わたしたちの脳は、約千億もの神経細胞からなる複雑で巨大なネットワークです。そこでは、神経細胞が非線形な相互作用を通じて結合し、スパイク発火と呼ばれる電気的な信号を送り合うことで、高度な情報処理と、極めて柔軟で効率的な学習を実現しています。

近年、様々な実験技術が急速に進展したことで、神経細胞がスパイク発火を送り合う実際の振る舞いや、経験や学習を通じて、脳内の情報伝達が変化していく様子を、大規模かつ詳細に捉えることが可能になり始めました。

ところが、最近の膨大な知見にも関わらず、脳の情報処理の動作原理や、効率的な学習を実現するメカニズムは、まだ未解明に残されています。これらの原理が解明できれば、現在の深層学習などを遥かに凌駕する、本当の意味での脳型人工知能を実現する突破口になることは間違いありません。

そこで私たちは、その突破口を開くことを目指して、実際の脳の特性や知見、実験データを、情報とダイナミクスに関する数理的な観点から捉え、そのネットワーク構造や動作原理を解明する研究を行っています。

 

例えば、最新の実験データと数理モデルを組み合わせることで、脳が自発的に神経活動を維持するメカニズムを解明し、その自発活動の神経細胞間の情報伝達における意義を数理的に明らかにすることに成功しています。
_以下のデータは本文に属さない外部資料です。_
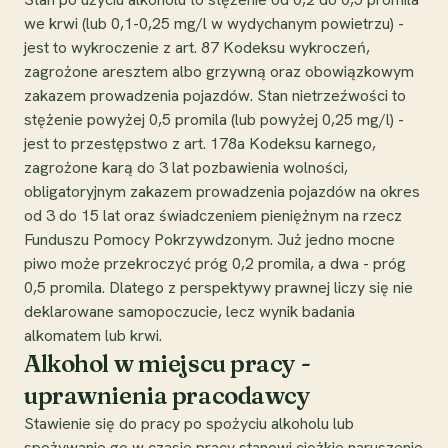
we krwi (lub 0,1-0,25 mg/l w wydychanym powietrzu) -
jest to wykroczenie z art. 87 Kodeksu wykroczeń,
zagrożone aresztem albo grzywną oraz obowiązkowym
zakazem prowadzenia pojazdów. Stan nietrzeźwości to
stężenie powyżej 0,5 promila (lub powyżej 0,25 mg/l) -
jest to przestępstwo z art. 178a Kodeksu karnego,
zagrożone karą do 3 lat pozbawienia wolności,
obligatoryjnym zakazem prowadzenia pojazdów na okres
od 3 do 15 lat oraz świadczeniem pieniężnym na rzecz
Funduszu Pomocy Pokrzywdzonym. Już jedno mocne
piwo może przekroczyć próg 0,2 promila, a dwa - próg
0,5 promila. Dlatego z perspektywy prawnej liczy się nie
deklarowane samopoczucie, lecz wynik badania
alkomatem lub krwi.
Alkohol w miejscu pracy -
uprawnienia pracodawcy
Stawienie się do pracy po spożyciu alkoholu lub
spożywanie go w czasie pracy stanowi ciężkie naruszenie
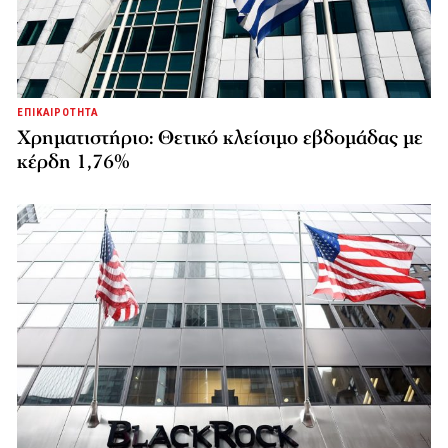
ΕΠΙΚΑΙΡΟΤΗΤΑ
Χρηματιστήριο: Θετικό κλείσιμο εβδομάδας με
κέρδη 1,76%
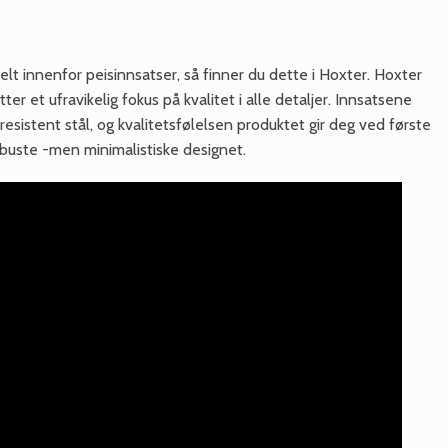
elt innenfor peisinnsatser, så finner du dette i Hoxter. Hoxter
er et ufravikelig fokus på kvalitet i alle detaljer. Innsatsene
sistent stål, og kvalitetsfølelsen produktet gir deg ved første
buste -men minimalistiske designet.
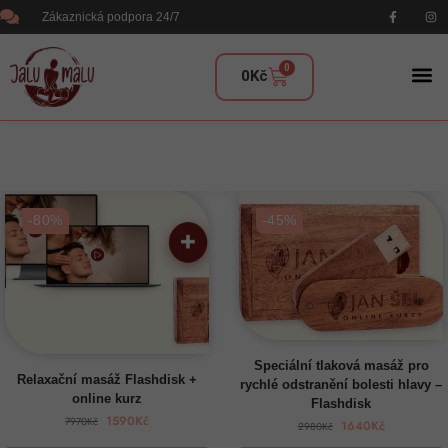
Zákaznická podpora 24/7
0
0
Kč
-80%
-45%
Speciální tlaková masáž pro
Relaxační masáž Flashdisk +
rychlé odstranění bolesti hlavy –
online kurz
Flashdisk
1590
Kč
7970
Kč
1640
Kč
2980
Kč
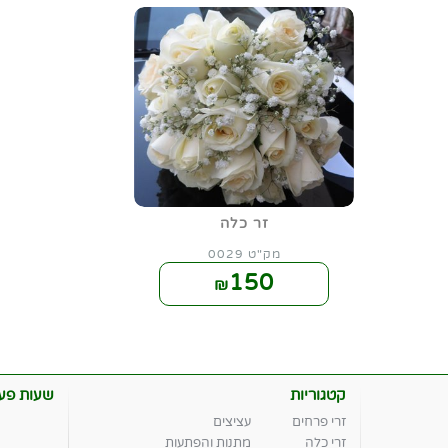
זר כלה
מק"ט 0029
150
₪
קטגוריות
שעות פעי
זרי פרחים
עציצים
זרי כלה
מתנות והפתעות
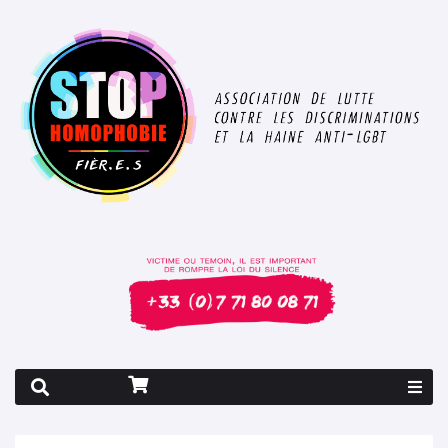
Rapport 2026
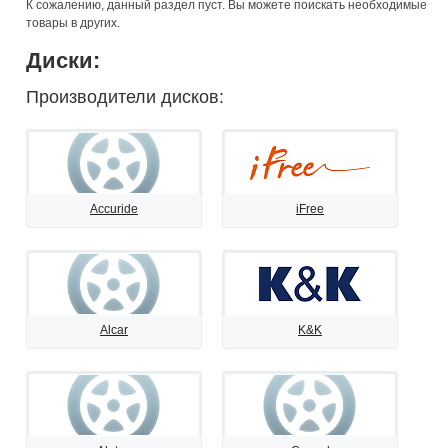
К сожалению, данный раздел пуст. Вы можете поискать необходимые
товары в других.
Диски:
Производители дисков:
Accuride
iFree
Alcar
K&K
また、画像などの視覚入力に対する反応と神経ネットワークの関係から、大脳皮質と呼ばれる脳の部位の詳細な結合特性を説明することにも成功して、さらにそれを機械学習に応用することにも成功しています。

このように情報処理システムとしての生物の脳の解明と、ニューラルネットワークなどの機械学習とを結びつけることを目指して、実験との共同研究も含む、様々な研究を進めています。